(Page text)
Media blast paint removal system

Abstract

A method is described for blast cleaning paint and other adhesive coatings from composite surfaces formed of a reinforced matrix material. A special soft media is used at a relatively low pressure to prevent damage to the soft composite material. The preferred method calls for the use of a media having a Mohs scale hardness number of 3.0 or less. The media is pressurized to approximately 40 p.s.i. and directed at the composite surface to be cleaned. A method of optimizing the cleaning action is also described.

Description

BACKGROUND OF THE INVENTION

This invention relates generally to systems for removing adherent material, such as paint or other coverings, from surfaces, and more particularly to nonchemical surface cleaning systems employing mechanical blast.

For various types of structures and equipment, it is often necessary or desirable to remove the layer or layers of coatings which have been applied to surface areas. Numerous techniques exist for removing paint, sealants, lacquers and other adherent materials from virtually any type of surface. Surface cleaning or stripping methods range from mechanical abrasion to the use of strong chemicals, and involve varying degrees of time, effort and expense. For any given type of coating, the character and function of the substrate material from which a coating is to be removed ususally dictates the stripping method, at least in industrial settings. Hard, durable surfaces, such as heavy steel plating, can be cleaned or stripped by relatively fast abrasive methods, such as sand blasting. More delicate surfaces may require careful chemical removal to prevent damage or destruction of the substrate.
(End Page text)
*Required action 1*:
According to the paint removal text, what Mohs scale hardness number should the media have in the preferred method?
*Required action 2*:
Restate the stretch of the paint removal text from "A method is" through "is also described.", changing "pressurized" to "compressed".
(Dataset excerpts)
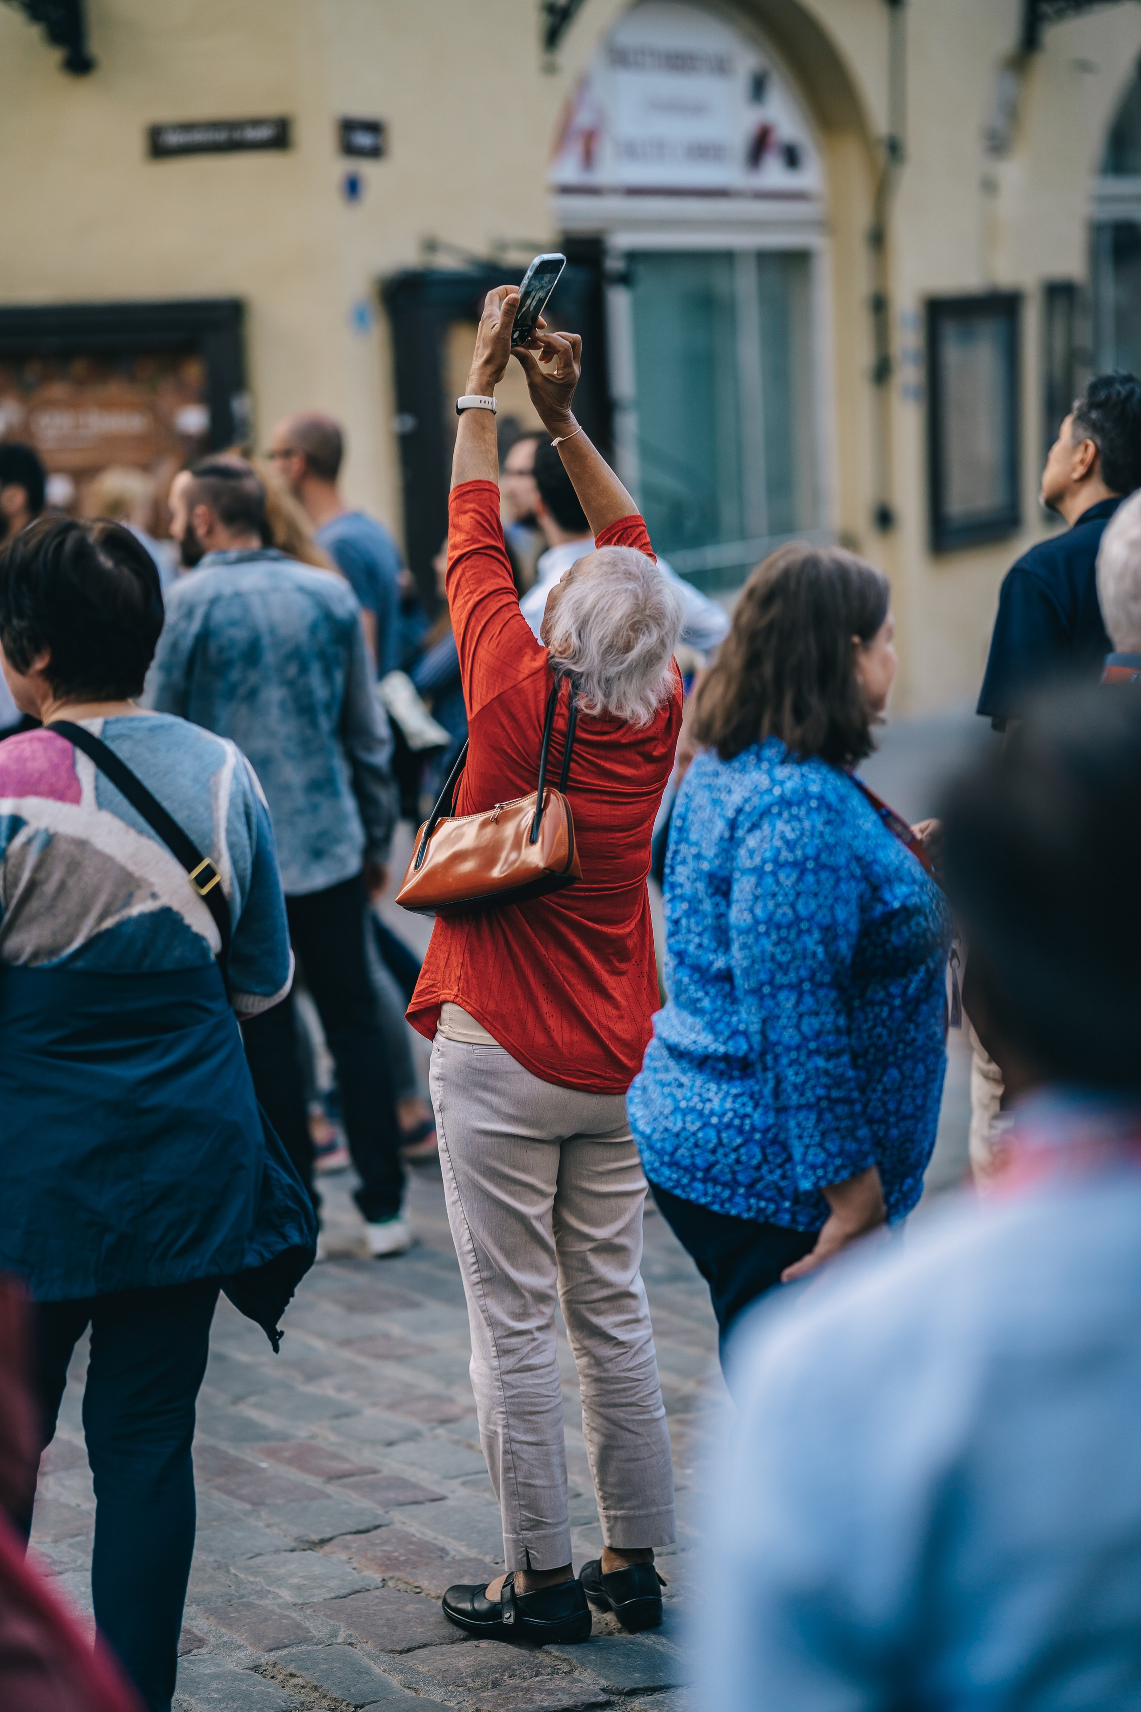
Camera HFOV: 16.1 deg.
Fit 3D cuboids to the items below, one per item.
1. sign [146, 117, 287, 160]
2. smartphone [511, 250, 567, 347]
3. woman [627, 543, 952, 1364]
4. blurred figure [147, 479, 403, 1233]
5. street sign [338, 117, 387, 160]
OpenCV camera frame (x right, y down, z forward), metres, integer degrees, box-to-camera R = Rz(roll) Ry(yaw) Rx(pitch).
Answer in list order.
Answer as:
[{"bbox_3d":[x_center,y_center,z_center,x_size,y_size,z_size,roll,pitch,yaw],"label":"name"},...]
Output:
(End Dataset excerpts)
*Final answer 1*:
3.0 or less

*Final answer 2*:
A method is described for blast cleaning paint and other adhesive coatings from composite surfaces formed of a reinforced matrix material. A special soft media is used at a relatively low pressure to prevent damage to the soft composite material. The preferred method calls for the use of a media having a Mohs scale hardness number of 3.0 or less. The media is compressed to approximately 40 p.s.i. and directed at the composite surface to be cleaned. A method of optimizing the cleaning action is also described.